Funerair Lexicon

H.L.Kok (2002)

Gepubliceerd op 31-05-2017

Brandstapel

betekenis & definitie

Over een zeer lange periode komt lijkverbranding voor: vanaf de late Bronstijd (100 voor Chr.) tot aan de kerstening (800 na Chr.). Nederland kent dan ook zeer vele en dikwijls grote urnenvelden uit verschillende perioden. Doordat de lijkas meestal met de nog niet geheel verbrande beenderresten in urnen werd geborgen, is het mogelijk om het geslacht en de ouderdom vast te stellen.

Vuur vernietigt veel, maar beenderen die alleen maar door het vuur zijn aangetast, zijn geconserveerd.
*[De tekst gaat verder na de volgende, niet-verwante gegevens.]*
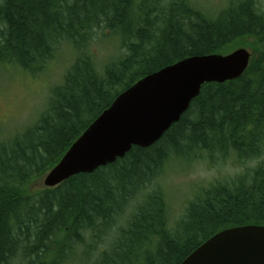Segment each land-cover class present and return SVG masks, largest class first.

De hoeveelheid houtas die in vele urnenvelden is gevonden, geeft aan dat de houtstapel kleiner was dan men algemeen aanneemt. Van de houtskooldeeltjes van een brandstapel, die meestal tussen de beenfragmenten liggen, kan de houtsoort worden bepaald. Hieruit blijkt dat de brandstapels steeds zijn opgebouwd uit hout van de eik, den en els. Voorstelling van een Germaanse lijkverbrandingDe Romeinse geschiedschrijver Tacitus geeft aan: hout van de eik, beuk, pijnboom (o.a. den) en jeneverbesboom. Dit laatste is niet zo verwonderlijk, want de jeneverbesboom werd door de Germaanse volkeren als heilig vereerd. Dat bij archeologische opgravingen geen houtskoolresten van de jeneverbes zijn gevonden, wil niet zeggen dat ze niet is gebruikt. De gebruikte hoeveelheid kan erg klein zijn geweest, symbolisch. Bovendien is de jeneverbes een struik die snel en hevig brandt en volledig verteert. zie ook: jeneverbes.